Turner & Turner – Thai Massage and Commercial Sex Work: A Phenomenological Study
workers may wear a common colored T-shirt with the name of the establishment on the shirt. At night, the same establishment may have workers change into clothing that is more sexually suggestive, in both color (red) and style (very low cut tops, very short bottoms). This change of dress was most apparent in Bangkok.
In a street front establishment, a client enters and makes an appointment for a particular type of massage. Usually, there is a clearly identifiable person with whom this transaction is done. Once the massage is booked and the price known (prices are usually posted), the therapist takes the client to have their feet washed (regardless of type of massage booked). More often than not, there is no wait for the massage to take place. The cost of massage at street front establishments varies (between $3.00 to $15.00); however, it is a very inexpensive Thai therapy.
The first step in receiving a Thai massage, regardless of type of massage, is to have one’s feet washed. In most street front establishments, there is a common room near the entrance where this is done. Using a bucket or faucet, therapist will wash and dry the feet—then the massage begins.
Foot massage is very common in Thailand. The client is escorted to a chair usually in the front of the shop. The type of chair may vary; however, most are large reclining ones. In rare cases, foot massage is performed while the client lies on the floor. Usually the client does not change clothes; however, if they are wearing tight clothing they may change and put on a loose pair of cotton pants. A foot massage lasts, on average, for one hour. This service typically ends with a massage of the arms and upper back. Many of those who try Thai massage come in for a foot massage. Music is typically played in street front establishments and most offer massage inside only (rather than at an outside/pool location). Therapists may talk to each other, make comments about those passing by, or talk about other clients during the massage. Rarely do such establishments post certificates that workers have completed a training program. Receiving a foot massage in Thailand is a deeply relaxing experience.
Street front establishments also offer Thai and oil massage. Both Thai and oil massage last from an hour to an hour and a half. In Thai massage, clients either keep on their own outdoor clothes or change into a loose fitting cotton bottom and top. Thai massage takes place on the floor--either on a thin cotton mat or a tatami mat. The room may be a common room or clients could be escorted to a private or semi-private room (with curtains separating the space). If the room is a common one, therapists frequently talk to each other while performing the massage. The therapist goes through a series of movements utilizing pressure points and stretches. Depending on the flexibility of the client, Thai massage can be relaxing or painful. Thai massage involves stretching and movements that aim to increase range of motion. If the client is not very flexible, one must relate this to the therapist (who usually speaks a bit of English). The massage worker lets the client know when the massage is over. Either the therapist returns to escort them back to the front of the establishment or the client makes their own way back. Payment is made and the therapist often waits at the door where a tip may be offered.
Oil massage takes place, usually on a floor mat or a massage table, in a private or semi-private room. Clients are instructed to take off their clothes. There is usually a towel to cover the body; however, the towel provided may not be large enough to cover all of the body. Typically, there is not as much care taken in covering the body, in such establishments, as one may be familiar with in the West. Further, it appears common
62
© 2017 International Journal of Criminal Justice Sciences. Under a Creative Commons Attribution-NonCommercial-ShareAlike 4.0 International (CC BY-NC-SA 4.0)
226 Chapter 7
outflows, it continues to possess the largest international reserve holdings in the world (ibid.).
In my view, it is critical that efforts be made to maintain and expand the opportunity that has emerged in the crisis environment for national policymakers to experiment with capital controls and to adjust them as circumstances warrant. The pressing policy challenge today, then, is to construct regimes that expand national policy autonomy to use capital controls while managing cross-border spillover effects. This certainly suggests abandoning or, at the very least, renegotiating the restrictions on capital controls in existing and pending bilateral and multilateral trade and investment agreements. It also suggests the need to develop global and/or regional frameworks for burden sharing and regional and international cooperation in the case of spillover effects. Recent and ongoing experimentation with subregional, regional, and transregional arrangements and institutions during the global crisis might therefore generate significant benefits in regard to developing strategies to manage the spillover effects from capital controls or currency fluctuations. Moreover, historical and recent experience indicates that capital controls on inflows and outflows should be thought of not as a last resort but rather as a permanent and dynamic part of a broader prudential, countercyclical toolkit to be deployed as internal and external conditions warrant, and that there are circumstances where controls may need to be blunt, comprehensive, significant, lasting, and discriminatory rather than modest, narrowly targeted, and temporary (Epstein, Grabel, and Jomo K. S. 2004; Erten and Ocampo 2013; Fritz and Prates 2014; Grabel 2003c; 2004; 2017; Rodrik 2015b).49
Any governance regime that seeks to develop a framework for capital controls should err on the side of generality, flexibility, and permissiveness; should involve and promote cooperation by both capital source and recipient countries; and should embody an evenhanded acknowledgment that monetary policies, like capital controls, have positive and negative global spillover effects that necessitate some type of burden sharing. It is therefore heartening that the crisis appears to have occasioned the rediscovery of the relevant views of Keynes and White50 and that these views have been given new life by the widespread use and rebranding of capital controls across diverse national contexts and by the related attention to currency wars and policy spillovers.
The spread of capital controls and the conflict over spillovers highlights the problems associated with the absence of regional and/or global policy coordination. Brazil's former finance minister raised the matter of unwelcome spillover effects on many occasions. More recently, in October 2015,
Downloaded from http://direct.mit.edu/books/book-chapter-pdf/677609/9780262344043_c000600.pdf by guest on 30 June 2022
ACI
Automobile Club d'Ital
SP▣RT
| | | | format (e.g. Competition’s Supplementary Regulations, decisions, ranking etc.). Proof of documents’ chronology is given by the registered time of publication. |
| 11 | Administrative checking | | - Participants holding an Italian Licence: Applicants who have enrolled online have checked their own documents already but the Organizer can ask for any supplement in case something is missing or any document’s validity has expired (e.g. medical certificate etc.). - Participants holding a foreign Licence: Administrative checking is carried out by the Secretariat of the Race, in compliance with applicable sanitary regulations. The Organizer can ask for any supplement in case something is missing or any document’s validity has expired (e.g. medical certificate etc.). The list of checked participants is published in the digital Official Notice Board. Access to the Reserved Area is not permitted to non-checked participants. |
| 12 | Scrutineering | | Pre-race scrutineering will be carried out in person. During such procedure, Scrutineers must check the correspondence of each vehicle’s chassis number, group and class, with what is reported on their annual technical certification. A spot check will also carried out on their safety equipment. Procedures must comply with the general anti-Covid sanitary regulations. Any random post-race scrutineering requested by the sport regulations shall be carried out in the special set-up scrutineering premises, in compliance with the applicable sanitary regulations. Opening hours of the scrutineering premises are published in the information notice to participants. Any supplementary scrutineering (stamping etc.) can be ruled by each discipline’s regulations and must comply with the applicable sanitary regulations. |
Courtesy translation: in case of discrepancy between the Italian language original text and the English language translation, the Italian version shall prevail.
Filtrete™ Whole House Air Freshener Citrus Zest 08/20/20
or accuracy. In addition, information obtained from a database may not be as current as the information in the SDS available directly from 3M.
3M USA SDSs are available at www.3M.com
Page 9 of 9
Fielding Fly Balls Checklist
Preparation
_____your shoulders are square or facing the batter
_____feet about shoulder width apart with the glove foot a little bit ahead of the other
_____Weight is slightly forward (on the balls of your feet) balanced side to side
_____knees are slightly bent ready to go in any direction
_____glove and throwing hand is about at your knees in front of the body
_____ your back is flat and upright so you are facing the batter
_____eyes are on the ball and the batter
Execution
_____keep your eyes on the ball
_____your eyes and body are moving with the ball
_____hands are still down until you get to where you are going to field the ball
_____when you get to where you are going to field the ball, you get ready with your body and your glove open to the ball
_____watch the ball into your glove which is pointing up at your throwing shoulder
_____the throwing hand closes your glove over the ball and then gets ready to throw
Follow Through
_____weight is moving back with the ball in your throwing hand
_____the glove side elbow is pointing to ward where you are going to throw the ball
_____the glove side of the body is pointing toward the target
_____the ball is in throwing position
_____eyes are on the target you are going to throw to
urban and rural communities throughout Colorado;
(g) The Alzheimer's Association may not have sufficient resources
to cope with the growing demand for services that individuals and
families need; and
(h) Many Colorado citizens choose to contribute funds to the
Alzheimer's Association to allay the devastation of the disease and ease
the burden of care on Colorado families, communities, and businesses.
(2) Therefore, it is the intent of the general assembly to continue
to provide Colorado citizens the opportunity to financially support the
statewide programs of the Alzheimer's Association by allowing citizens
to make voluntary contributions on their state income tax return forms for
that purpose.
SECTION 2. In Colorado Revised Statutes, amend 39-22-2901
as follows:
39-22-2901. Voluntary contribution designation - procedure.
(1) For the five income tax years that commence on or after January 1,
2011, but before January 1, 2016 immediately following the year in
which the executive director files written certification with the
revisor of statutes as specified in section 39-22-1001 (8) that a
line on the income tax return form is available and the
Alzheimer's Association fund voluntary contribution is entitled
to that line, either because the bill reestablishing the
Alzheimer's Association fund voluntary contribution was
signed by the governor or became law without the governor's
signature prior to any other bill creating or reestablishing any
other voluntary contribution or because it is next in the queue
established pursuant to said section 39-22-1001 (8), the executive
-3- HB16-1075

» Description of the task
Give an exact copy of the lines above from the line with "to throw to" up to and including the line with "39-22-2901. Voluntary contribution", and leave everything else out.

» Task result
_____eyes are on the target you are going to throw to
urban and rural communities throughout Colorado;
(g) The Alzheimer's Association may not have sufficient resources
to cope with the growing demand for services that individuals and
families need; and
(h) Many Colorado citizens choose to contribute funds to the
Alzheimer's Association to allay the devastation of the disease and ease
the burden of care on Colorado families, communities, and businesses.
(2) Therefore, it is the intent of the general assembly to continue
to provide Colorado citizens the opportunity to financially support the
statewide programs of the Alzheimer's Association by allowing citizens
to make voluntary contributions on their state income tax return forms for
that purpose.
SECTION 2. In Colorado Revised Statutes, amend 39-22-2901
as follows:
39-22-2901. Voluntary contribution designation - procedure.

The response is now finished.